As a general precaution, ensure your pets are microchipped and have up-to-date tags on their collar in case of separation. You should also create an emergency kit that includes necessary medications, medical records, clean-up items, leashes and food, and keep it near or inside a carrier for evacuations.

What to do during a hurricane

  • Monitor the radio or television for weather conditions and updates.
  • Stay away from all windows and exterior doors and seek shelter in a bathroom or basement. Bathtubs can provide some shelter if you cover yourself with plywood or other materials.
  • Evacuate to a shelter or a neighbor's home if your home is damaged or if you are instructed to do so by emergency personnel.
  • If power is lost, turn off all major appliances to reduce the chances of damage in the event of a power surge.
  • If flooding nears your home, turn off the electricity at the main breaker.

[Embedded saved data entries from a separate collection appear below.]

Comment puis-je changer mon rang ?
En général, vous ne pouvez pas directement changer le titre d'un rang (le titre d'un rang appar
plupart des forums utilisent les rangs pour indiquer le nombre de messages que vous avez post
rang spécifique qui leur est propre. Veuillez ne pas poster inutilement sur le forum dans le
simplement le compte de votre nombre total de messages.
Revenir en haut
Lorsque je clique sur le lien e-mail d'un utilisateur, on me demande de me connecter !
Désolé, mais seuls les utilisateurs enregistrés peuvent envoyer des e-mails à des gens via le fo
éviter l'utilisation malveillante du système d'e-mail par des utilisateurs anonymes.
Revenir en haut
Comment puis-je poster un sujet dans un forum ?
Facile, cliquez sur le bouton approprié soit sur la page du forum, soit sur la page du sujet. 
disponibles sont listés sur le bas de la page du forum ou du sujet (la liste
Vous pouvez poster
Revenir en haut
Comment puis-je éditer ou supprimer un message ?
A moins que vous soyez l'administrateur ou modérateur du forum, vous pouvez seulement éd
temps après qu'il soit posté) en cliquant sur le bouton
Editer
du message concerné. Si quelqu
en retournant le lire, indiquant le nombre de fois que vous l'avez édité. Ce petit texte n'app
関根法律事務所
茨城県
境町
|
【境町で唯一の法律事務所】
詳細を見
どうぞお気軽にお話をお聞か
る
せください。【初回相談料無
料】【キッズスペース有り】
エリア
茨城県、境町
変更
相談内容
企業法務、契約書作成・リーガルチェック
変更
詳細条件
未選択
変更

What not to do during a hurricane

First and foremost, do not go outside, even if the storm appears to have subsided. The calm or the "eye" of the storm can pass quickly, leaving you outside when intense winds resume. If you do find yourself oudoors, do not walk, swim or drive through flood waters – 6 to 12 inches of water is all it takes to take you down or flood your car. 

Also, do not handle electrical equipment and do not use the telephone except in an emergency.

While it may seem like a “bright” idea, do not use candles during the storm – they could cause a fire. Stick with battery-operated flashlights.

Regardless of whether you stay or evacuate, it's important to unplug appliances and electronics and remove air conditioner fuses to avoid damage caused by power surges when lines and power are restored.

What to do after a hurricane

  • When power returns to your home, do not start all major appliances at once. Turn them on gradually to reduce damage to sensitive equipment.
  • Avoid downed, damaged or loose power lines and report them immediately to the local police and fire department, as well as to your local utility. 
  • Even if you have ventilation, never use a generator indoors. This includes garages, basements and crawlspaces. Exhaust fumes contain high levels of carbon monoxide, which can be deadly if inhaled. Even when left outside, keep generators away from doors and windows and at least 10 feet away from your home. Also, allow your generator to cool off before refilling it with gas – splashing gas on hot generator components can lead to a fire.
  • Do not use electrical or gas appliances that have been wet, and do not turn on damaged appliances due to the risk of electric shock or fire.
  • Never use charcoal indoors because burning charcoal produces high levels of carbon monoxide that can reach lethal levels in enclosed spaces.
  • Follow post-storm food and water safety precautions to protect your family from contamination.
  • Stay away from flood waters as they can contain harmful contaminates and hide dangerous debris.
  • Take photographs of any damage incurred.
  • If flooding or water damaged occurs, begin cleaning up and repairs as soon as possible to avoid mold, and be sure to wear protective gear.